Beastly Bones

The crystal miraculously withstood the jarring drop and bumpy ride for the better part of a block, bouncing down the cobbled road like a runaway sled. New Fiddleham streets are never empty, and half a dozen passersby stood watching until the road bent off to the right and the bowl slammed into the curb. Pedestrians jumped aside as the container exploded at their feet, spraying the storefront of a small leather shop with expensive shrapnel. The last glittering shards had not yet spun to a stop before I was back on my feet and after it.

The startled mackerel flopped and waggled across the damp cobbles, and from half a block away I could see it balancing on the edge of the storm drain. I cursed under my breath and willed the fish to just hold still. Was it too much to ask that, just once, one of my failures be a simple little thing, instead of compounding itself into a big ordeal? Time slowed as the scaly little rascal flipped itself up in a clean arc directly over the grate.

The very moment it seemed that my failure was absolute, my salvation arrived in the form of a broad bear of a man. His thick fingers swept down with remarkable skill, snatching the fish up by its tail in midhop. He palmed the mackerel in one hand and helped steady me to a stop with the other. When my feet were firmly beneath me, the man laughed a deep, throaty laugh and patted me firmly on the shoulder.

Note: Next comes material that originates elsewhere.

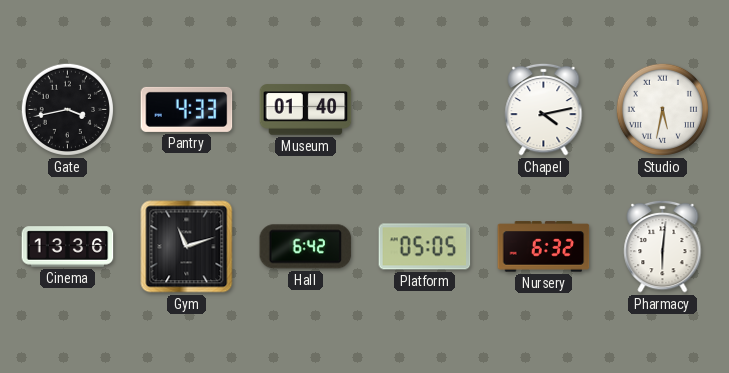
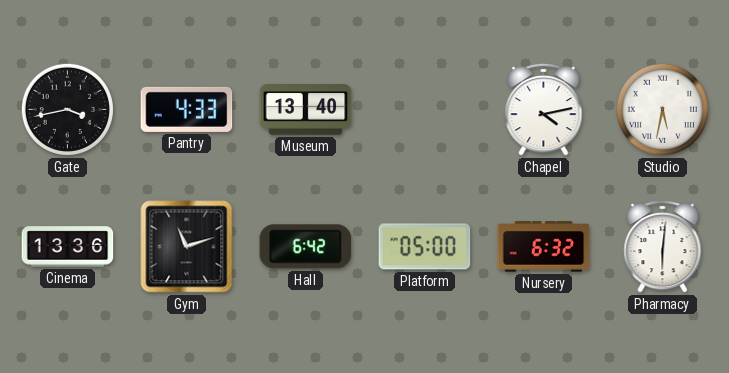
Museum: 01:40 -> 13:40
Platform: 05:05 -> 05:00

“Hah! Gotcha!” His wide smile sat nestled in a thick, bristly, auburn beard.

“Catch of the day, Hudson,” came my employer’s voice from directly behind me.

“Bah. The mackerel’s not bad—but I don’t think this one’s fully grown. I’ll have to toss her back! Hah!” The man laughed again, loudly, and slapped me on the back so enthusiastically, I nearly toppled. “Figures that the fish start flying and yer the one behind it! Good to see ya, R. F. Oh, hey—speaking of which, let’s get this fella a drink. Hold on.”

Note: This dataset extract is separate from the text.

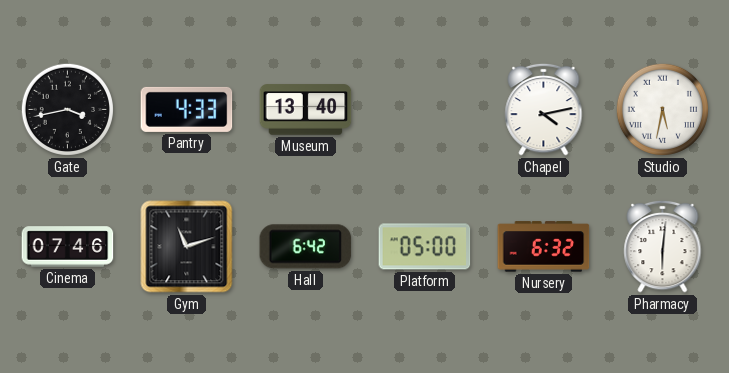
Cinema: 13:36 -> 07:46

The big mountain of a man lumbered back toward the leather shop and popped inside, still clutching the struggling fish. My shirt dripped, and crystal shards tinkled under my feet as I turned to face my employer. “Mr. Jackaby, I—”

He regarded me sternly.

“I am so sorry,” I said.

His eyes remained fixed on mine, and his eyebrows rose a fraction.

“I am so, so, so sorry.”

He sighed. “The number of sos in your apology is irrelevant. Miss Rook, what do you see when you look at these creatures?” He held the box toward me, and a little furry face peeped out, inquisitively.

“I see . . . a kitten.”

“Would you like to know what I see?”

I nodded. Jackaby was not an ordinary detective. The cases he tracked were not the sort an ordinary investigator could unravel, but fantastic pursuits, delving ever beyond the pale. What made Jackaby so good at uncovering the perplexing and paranormal—more than his extensive library of the occult, more than his vast knowledge of the obscure—was that Jackaby was perplexing and paranormal himself. Where you or I could observe only the surface, Jackaby perceived a deeper reality. He said this made him “the Seer”—though not like any old tarot reader or charlatan with a crystal ball. Jackaby saw the truth behind every thing and every person.

“What do you see?” I asked.

“I see untempered chaotic potential—they’re positively bubbling with it. It doesn’t rest above their skin like an ordinary aura. It pops and fizzes and rolls. They are adorable at present, and relatively docile for now, but with the capacity for untold destruction. Darwin discovered the little chameleomorphs for the first time on the island of Mauritius. You won’t find them in any grammar school textbook, but he did. There was a bird that used to live there as well—until something began to prey upon it. Dutch sailors dubbed them walghvogels, the ‘loathsome birds.’ According to a few very old accounts, including a secret dossier compiled by Darwin himself, they were witnessed devouring their own kind. Within half a century of their discovery, the birds had been eradicated. You may know them better by their more common name, the dodo.”

“You think cats are going to go the way of the dodo if I accidentally let one of these chameleon-morph things escape?”